Deux assureurs peuvent traiter une demande d’assurance de la même façon : soumission, examen, devis, souscription. Mais ce n’est que la partie simple. La différence réside dans tous les détails : quels risques doivent être signalés, quels signaux de perte sont cruciaux, comment trancher en cas de conflit entre deux règles d’appétit, quand une signature humaine est nécessaire, et comment enregistrer la décision finale. Ces logiques ne résident pas dans un moteur de règles propre, mais dispersées dans SOP, revues managériales, philosophies de souscription, et l’expérience opérationnelle accumulée.

C’est pour cela que nous construisons des workflows agentiques (agentic workflows). Un workflow doit être répétable, auditable, et maîtrisé en coût ; l’agent gère la variabilité et intervient en cas d’échec du chemin standard ; l’humain reste dans la boucle (human-in-the-loop) pour les décisions impliquant responsabilité.

Au fil du temps, le workflow ne sera plus une simple séquence de scripts, mais deviendra la mémoire opérationnelle (operating memory) de l’assureur. C’est une dimension que les laboratoires ont du mal à atteindre. Seule une exécution en production, des milliers de fois, permet d’en saisir la véritable nature.

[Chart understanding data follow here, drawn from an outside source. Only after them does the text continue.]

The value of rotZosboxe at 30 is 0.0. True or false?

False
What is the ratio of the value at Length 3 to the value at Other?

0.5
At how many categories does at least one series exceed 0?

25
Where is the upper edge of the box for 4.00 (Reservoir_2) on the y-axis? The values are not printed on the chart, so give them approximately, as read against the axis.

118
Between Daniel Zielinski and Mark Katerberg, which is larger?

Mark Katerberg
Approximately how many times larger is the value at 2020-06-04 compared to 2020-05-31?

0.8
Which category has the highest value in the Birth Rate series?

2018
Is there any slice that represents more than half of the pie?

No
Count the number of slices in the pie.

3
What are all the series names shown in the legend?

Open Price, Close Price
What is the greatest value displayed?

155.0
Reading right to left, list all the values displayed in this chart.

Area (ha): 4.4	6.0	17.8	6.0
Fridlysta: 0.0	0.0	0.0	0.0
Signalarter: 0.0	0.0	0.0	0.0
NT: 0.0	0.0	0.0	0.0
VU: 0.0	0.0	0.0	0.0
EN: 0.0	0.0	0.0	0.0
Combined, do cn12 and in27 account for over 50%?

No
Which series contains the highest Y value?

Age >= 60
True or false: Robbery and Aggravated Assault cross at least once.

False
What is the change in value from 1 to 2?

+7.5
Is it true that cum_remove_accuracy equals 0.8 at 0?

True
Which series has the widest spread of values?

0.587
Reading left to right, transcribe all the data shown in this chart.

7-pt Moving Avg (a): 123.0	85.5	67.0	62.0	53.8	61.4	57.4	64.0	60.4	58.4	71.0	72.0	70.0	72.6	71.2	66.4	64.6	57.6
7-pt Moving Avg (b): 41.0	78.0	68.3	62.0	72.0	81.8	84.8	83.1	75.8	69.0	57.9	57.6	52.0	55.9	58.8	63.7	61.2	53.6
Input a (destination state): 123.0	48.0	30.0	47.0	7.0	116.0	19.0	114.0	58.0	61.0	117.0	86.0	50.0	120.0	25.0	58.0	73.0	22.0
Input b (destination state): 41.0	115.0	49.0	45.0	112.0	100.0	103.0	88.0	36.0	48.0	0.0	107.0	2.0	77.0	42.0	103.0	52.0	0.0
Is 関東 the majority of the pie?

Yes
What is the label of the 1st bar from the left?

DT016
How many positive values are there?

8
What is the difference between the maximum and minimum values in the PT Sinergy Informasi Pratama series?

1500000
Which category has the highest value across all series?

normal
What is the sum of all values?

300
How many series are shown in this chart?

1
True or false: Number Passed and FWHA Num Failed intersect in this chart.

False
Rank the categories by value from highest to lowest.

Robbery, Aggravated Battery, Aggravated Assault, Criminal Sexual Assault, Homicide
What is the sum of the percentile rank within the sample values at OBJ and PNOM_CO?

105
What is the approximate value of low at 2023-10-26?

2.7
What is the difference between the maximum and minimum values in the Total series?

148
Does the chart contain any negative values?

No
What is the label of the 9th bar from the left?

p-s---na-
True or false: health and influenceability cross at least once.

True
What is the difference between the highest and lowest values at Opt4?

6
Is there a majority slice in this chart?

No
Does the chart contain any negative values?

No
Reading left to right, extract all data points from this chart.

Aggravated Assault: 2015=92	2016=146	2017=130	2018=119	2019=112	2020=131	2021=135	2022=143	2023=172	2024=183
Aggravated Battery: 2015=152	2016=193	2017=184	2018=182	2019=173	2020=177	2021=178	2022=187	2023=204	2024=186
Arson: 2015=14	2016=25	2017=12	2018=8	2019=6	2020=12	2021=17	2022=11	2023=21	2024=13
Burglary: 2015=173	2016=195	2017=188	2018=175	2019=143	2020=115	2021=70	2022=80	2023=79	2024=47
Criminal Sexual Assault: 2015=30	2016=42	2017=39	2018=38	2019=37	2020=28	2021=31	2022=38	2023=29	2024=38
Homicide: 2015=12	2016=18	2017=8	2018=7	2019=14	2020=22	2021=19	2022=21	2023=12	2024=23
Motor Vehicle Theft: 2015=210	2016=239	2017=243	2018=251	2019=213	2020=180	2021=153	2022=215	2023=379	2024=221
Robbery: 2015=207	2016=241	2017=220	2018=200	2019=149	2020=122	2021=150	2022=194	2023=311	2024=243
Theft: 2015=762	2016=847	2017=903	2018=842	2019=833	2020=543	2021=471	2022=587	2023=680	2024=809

La première version du workflow n’est pas une barrière, c’est la boucle de rétroaction créée par l’usage en production qui devient un avantage durable. »

Comment savoir si vous êtes dans une autre région du Pays d'Oz ?

  • Test des outils et étapes (The tools-and-steps test) : Combien d’étapes cette tâche nécessite-t-elle ? Faut-il construire des outils très complexes pour la supporter ? Comparez : d’un côté, une recherche IA horizontale via Google Drive (outil unique, étape unique, tolérance aux erreurs élevée) ; de l’autre, une révision de clauses juridiques en plusieurs étapes, impliquant plusieurs outils, avec validation par un associé. Les deux semblent impliquer des agents, mais seul l’un d’eux nécessite un développement logiciel profond, sur plusieurs années.
  • Test du système (The system test) : Construisez-vous un « système » pour que le client exécute sa tâche, ou un « outil » intégré à ses systèmes existants ? Un système possède un workflow complet — collecte de données, gouvernance, enregistrement des résultats. Un outil ne fait qu’ajouter de l’intelligence à un workflow déjà en place. Un ACV élevé indique souvent un système, car il remplace une main-d’œuvre réelle. Demandez-vous : si un laboratoire lançait un produit concurrent, le client aurait-il encore besoin de votre outil ? Si oui, vous construisez un système.
  • Test de la couverture (The hedge fund / P&L test) : La performance d’un laboratoire est jugée par des benchmarks, celle des autres régions du Pays d'Oz par le P&L du client. Le client se fiche de la note du modèle sur un benchmark — ce qui compte, c’est si l’agent a permis de faire des transactions, ou si la révision de contrat est correcte. Les meilleurs agents doivent performer comme un hedge fund : en maximisant le « rendement excédentaire (Alpha) » mesuré par le P&L du client.

Deux peuvent (et vont) gagner

Nous verrons de grands gagnants à la fois sur la route en briques jaunes et en dehors. Les entreprises de modèles continueront à gagner, car elles possèdent le modèle lui-même, et leur canal de distribution de leurs outils universels.

Les entreprises dans d’autres régions du Pays d'Oz, si elles maîtrisent le système de travail (system of work) — c’est-à-dire la façon dont le travail est réellement effectué, et la capture des données qui en découle — pourront aussi réussir. À mesure que des workflows plus complexes dans des secteurs verticaux mûrissent, ils deviendront partie intégrante de l’expérience client essentielle. Les modèles bruts sont remplaçables, mais les systèmes de travail ne le sont pas.

La prochaine génération de logiciels d’entreprise naîtra en dehors de la route en briques jaunes.